Un desgaste que hay que asumir, en función de un país reconciliado y en paz, es el de insistir en la defensa de lo más elemental. En esta ocasión, se trata de defender a la infancia alejándola de la violencia de la tauromaquia siendo conscientes de los daños psicológicos que puede causar en niños, niñas y adolescentes presenciar casos de maltrato deliberado a un animal.
Muchos han salido de sus trincheras taurófilas en defensa de la inocuidad de la estética taurina, en últimas, en defensa de la tortura como ‘espectáculo inofensivo’ respecto a las consideraciones morales de un niño.
“¿Dónde están los estudios científicos?” exigen aquellos que tiemblan viendo como año a año deben regalar más y más boletas para medio llenar las plazas de toros. Vamos a ver. En el 2007, Samara McPhedran, investigadora senior de la Universidad de Griffith en Australia, publicó un estudio llamado ‘Abuso animal, violencia familiar y bienestar infantil’ en el cuál declaraba, tras un riguroso estudio psicológico avalado por la misma universidad (presente en los 5 rankings académicos más importantes sobre universidades del mundo), que resultaba verdaderamente alarmante el vínculo que llegaba a tener la violencia doméstica con el maltrato animal.
Entre otros, se encuentran el estudio de Barbara Boat, posdoctorada en psicología y directora del programa ‘Trauma y maltrato infantil’ de la Universidad de Cincinnati, que en 1994 publicó un inventario sobre ‘Experiencias relacionadas con animales’ en el cual demostraba una relación directa –desde la neurociencia y la psicología clínica– entre el maltrato animal y el trastorno de conducta o el trastorno antisocial de personalidad. Sólo por mencionar uno más, en el 2006, Eleonora Gullone, posdoctorada en psiquiatría e investigadora de la Universidad de Melbourne, junto a Kelly Thompson, psicóloga clínica australiana, publicaron una investigación psicométrica titulada ‘El trato de animales por parte de los niños’ que a partir de un cuestionario científicamente construido demostró que entre los 281 adolescentes evaluados, con edades entre 12 y 18 años, aquellos que habían presenciado escenas de maltrato animal demostraron niveles significativamente más altos de crueldad e insensibilidad en sus relaciones interpersonales que aquellos que nunca habían sido expuestos a un acto de barbarie contra los no-humanos.
En definitiva desde los años ochenta la psiquiatría, la neurociencia, la psicología clínica, la antropología e incluso la sociología, se han volcado al develamiento de aquella relación que, en la gran mayoría de niños y niñas, es funcional entre presenciar una escena de brutalidad contra un animal y la disminución de la capacidad empática con otras personas. La constitución de los raseros éticos en la infancia está profundamente asociada con la idealización y adaptación a las prácticas y discursos de los padres y personas adultas cercanas. Negar esto último es arrogancia anticientífica, tan común en nuestro país últimamente.
Entonces, que alguien le avise a los taurinos que el proyecto de una infancia sin violencia no descansa en argumentos de Disney, sino en el reconocimiento de la ciencia como la mejor de las consejeras.

• Partes del ejercicio:
A. Resume en forma de lista el párrafo del texto sobre tauromaquia e infancia que empieza con "Entre otros, se encuentran" y conserva sus datos principales.
B. Transcribe literalmente el fragmento del texto sobre tauromaquia e infancia desde "Un desgaste que" hasta "de un niño.", ambos incluidos.
Las entradas no tienen relación con el texto.

Extractos de un conjunto de datos:
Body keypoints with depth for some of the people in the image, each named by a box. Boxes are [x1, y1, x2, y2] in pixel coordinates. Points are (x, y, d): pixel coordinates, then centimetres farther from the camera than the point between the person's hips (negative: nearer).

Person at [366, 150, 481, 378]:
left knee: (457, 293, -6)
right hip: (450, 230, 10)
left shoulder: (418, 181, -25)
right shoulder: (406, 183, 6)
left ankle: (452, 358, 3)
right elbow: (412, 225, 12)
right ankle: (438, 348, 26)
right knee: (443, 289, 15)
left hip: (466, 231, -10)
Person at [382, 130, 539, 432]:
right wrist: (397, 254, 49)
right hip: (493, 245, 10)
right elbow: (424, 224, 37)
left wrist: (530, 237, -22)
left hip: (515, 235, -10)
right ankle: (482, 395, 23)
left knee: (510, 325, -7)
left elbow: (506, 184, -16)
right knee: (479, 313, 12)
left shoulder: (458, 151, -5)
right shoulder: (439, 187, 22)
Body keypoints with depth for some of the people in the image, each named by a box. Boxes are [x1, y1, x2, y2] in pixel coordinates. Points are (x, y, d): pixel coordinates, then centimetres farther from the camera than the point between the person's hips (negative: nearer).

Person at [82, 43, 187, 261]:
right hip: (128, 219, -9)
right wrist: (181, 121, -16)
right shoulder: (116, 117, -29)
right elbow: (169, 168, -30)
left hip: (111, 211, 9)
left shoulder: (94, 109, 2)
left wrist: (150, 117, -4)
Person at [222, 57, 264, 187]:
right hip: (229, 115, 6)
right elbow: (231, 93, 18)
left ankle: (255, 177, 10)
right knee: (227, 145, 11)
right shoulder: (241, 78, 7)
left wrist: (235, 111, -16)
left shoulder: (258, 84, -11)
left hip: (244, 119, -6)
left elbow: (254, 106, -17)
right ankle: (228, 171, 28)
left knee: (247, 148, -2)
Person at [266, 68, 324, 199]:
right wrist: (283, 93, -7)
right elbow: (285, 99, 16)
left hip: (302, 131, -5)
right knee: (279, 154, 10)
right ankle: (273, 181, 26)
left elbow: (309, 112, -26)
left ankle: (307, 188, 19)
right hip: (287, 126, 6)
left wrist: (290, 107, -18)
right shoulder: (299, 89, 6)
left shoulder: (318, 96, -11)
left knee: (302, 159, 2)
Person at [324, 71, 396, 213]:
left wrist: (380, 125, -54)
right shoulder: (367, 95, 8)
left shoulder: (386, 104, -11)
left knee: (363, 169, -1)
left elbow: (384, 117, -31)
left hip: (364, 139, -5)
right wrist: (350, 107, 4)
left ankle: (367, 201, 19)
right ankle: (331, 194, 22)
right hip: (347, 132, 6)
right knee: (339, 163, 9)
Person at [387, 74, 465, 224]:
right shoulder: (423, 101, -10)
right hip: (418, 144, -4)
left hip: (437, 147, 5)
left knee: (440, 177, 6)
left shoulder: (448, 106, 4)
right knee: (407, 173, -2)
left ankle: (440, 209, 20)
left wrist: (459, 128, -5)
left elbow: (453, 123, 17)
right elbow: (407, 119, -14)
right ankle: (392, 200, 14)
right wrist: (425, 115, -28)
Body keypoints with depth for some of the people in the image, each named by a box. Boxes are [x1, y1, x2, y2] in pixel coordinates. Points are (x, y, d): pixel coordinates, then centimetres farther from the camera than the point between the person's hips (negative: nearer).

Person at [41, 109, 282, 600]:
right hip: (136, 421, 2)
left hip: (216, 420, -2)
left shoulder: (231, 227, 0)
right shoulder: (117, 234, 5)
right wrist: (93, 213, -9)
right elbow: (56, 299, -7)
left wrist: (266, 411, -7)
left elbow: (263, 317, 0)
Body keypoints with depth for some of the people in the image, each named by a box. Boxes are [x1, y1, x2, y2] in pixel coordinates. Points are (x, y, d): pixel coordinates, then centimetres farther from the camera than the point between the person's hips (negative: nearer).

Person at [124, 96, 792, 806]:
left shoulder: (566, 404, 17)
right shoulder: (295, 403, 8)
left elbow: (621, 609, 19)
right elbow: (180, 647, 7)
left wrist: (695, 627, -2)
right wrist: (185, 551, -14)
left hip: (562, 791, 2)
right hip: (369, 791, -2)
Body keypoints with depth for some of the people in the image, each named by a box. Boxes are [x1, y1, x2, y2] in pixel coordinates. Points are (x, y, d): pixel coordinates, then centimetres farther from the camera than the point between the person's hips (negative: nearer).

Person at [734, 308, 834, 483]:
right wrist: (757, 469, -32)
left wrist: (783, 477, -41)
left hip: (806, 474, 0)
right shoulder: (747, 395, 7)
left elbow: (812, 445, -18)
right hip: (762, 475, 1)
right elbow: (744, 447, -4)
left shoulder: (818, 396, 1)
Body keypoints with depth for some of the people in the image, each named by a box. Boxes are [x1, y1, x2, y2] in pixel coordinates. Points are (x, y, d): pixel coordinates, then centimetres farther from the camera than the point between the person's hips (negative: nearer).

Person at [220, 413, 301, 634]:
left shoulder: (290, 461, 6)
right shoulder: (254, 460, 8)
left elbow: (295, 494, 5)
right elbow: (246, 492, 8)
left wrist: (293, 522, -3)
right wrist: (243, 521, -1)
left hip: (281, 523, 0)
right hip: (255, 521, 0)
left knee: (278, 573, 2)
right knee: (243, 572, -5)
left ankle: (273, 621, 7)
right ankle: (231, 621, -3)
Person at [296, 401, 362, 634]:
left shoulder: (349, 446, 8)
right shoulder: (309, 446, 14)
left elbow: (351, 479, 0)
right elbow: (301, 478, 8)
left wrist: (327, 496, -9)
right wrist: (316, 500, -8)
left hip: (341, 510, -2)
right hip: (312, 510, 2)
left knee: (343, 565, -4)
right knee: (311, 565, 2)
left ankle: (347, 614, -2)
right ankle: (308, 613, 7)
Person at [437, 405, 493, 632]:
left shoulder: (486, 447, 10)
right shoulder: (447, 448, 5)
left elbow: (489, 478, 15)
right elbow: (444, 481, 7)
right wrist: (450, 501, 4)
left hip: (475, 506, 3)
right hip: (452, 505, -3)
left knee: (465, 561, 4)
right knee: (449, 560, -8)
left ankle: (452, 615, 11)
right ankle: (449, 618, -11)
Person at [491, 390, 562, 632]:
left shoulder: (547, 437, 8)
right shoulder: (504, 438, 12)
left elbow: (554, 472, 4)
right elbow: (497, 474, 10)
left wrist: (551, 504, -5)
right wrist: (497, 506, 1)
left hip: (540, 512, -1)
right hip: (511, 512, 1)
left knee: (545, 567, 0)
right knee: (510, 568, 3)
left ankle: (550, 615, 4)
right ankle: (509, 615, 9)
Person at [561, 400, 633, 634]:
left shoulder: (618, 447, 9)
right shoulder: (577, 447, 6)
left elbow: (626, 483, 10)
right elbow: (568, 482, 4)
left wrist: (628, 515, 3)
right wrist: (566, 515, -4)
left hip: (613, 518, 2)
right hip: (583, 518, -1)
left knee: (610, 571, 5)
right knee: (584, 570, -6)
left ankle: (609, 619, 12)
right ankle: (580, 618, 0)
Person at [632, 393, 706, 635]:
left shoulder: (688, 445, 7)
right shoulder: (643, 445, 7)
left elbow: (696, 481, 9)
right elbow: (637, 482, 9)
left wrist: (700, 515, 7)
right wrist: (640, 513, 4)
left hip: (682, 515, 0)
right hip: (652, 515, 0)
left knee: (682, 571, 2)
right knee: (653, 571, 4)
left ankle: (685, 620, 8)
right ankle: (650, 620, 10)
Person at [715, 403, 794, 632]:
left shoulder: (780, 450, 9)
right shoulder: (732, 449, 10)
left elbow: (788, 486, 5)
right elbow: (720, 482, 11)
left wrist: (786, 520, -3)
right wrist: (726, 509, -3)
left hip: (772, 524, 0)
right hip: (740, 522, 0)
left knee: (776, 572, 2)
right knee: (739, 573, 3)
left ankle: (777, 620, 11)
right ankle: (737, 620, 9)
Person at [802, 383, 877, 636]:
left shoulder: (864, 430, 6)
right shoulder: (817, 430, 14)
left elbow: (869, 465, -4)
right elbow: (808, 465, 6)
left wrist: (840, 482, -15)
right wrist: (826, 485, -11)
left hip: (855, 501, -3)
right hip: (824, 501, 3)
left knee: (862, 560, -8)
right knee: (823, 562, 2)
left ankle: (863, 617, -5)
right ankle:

• Respuestas por tarea:
A.
- Barbara Boat es posdoctorada en psicología y directora del programa 'Trauma y maltrato infantil' de la Universidad de Cincinnati. En 1994 publicó un inventario sobre 'Experiencias relacionadas con animales'.
- Ese estudio demostró una relación directa entre el maltrato animal y el trastorno de conducta o el trastorno antisocial de personalidad. Lo hizo desde la neurociencia y la psicología clínica.
- En 2006, Eleonora Gullone, posdoctorada en psiquiatría e investigadora de la Universidad de Melbourne, y Kelly Thompson, psicóloga clínica australiana, publicaron la investigación psicométrica 'El trato de animales por parte de los niños'.
- Aplicaron un cuestionario científicamente construido a 281 adolescentes de entre 12 y 18 años. Quienes habían presenciado maltrato animal mostraron niveles significativamente más altos de crueldad e insensibilidad en sus relaciones interpersonales que quienes nunca habían estado expuestos a un acto de barbarie contra los no-humanos.

B.
Un desgaste que hay que asumir, en función de un país reconciliado y en paz, es el de insistir en la defensa de lo más elemental. En esta ocasión, se trata de defender a la infancia alejándola de la violencia de la tauromaquia siendo conscientes de los daños psicológicos que puede causar en niños, niñas y adolescentes presenciar casos de maltrato deliberado a un animal.
Muchos han salido de sus trincheras taurófilas en defensa de la inocuidad de la estética taurina, en últimas, en defensa de la tortura como ‘espectáculo inofensivo’ respecto a las consideraciones morales de un niño.